• _Text shown_:
______________________________

Take a simple example in the lines of "I've seen {0} {1} {2}".format("John", "eat", "an apple") ...and try localizing this message into e.g. German.

I have a feeling that printf-style is one of the reasons, why the texts in localized versions of some programs are as bad as they are.

2 comments

glibc sprintf supports that as something like %2$s %1$s which Python could potentially support.

I don't buy the internationalization argument however. You have to explicitly select strings for i18n anyway and run them through something that retrieves the data from a catalogue based on the current language. It's not like you will override str.__mod__ to start i18n.

And if you want to do it right, there are more complex rules that need a special formatting language. For example if you want to display {count} error/errors, then the text of error/errors will vary based on language not just based on count 0/1/more but even more wildly based on language. E.g. some have a special noun declension for 2. For example in Polish, that might be when there are 5 errors: http://blogs.transparent.com/polish/cardinal-numbers/

Python supports `"%(name)s"`, which means you're not dependent on order at all -- in my opinion, much nicer than indexing into the parameter list:

  >>> "%(name)s has %(count)d %(thing)s" % {'thing': 'bananas', 'count': 10, 'name': "Phil"}
  'Phil has 10 bananas'
The new-style formatting allows that as well:

    >>> "{name} has {count} {thing}".format(
          thing='bananas', count=10, name='Phil')

______________________________

• _Data shown_:
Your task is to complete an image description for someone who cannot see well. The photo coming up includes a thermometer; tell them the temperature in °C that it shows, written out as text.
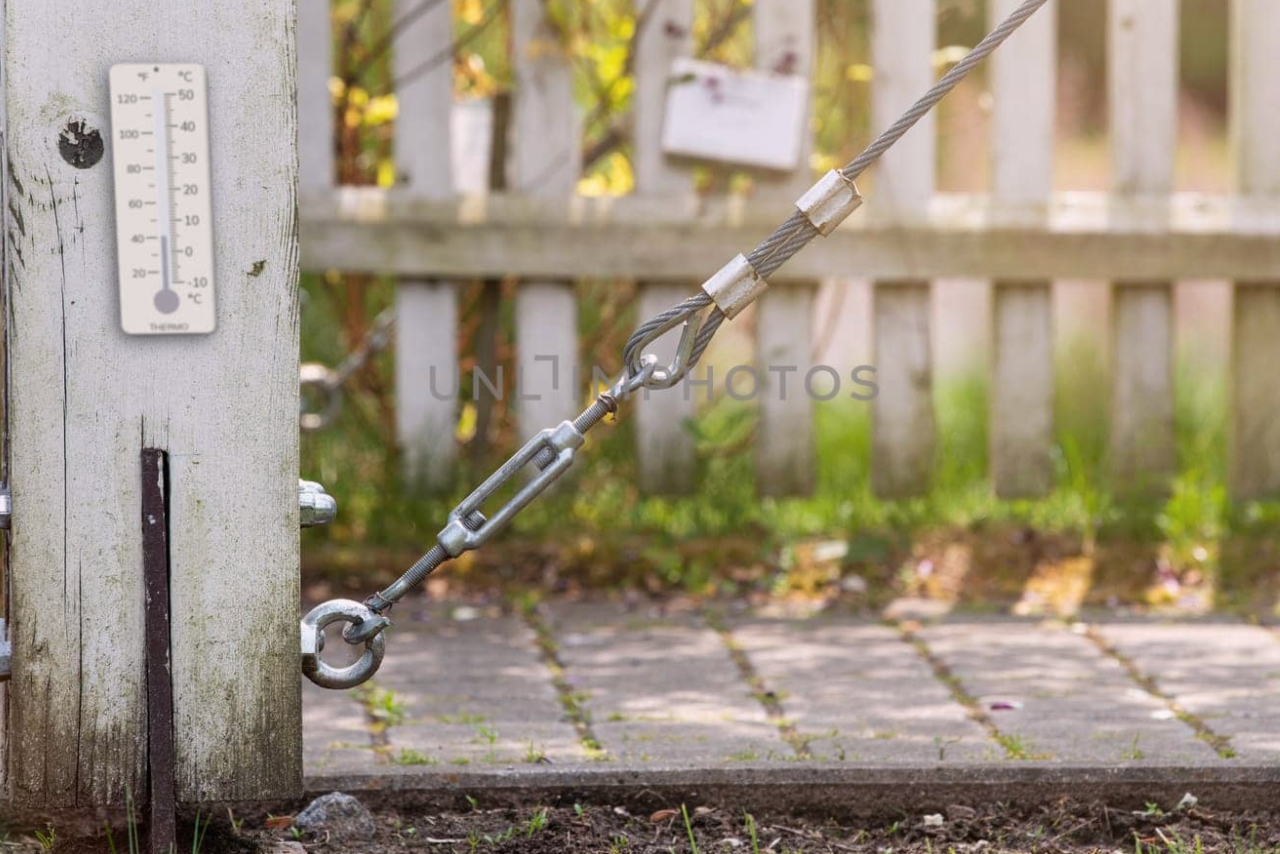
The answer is 5 °C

______________________________

• _Goal of the exercise_:
Duplicate, word for word, the stretch of the string-formatting discussion above from "glibc sprintf supports" through "to start i18n.".

• _Result for this task_:
glibc sprintf supports that as something like %2$s %1$s which Python could potentially support.

I don't buy the internationalization argument however. You have to explicitly select strings for i18n anyway and run them through something that retrieves the data from a catalogue based on the current language. It's not like you will override str.__mod__ to start i18n.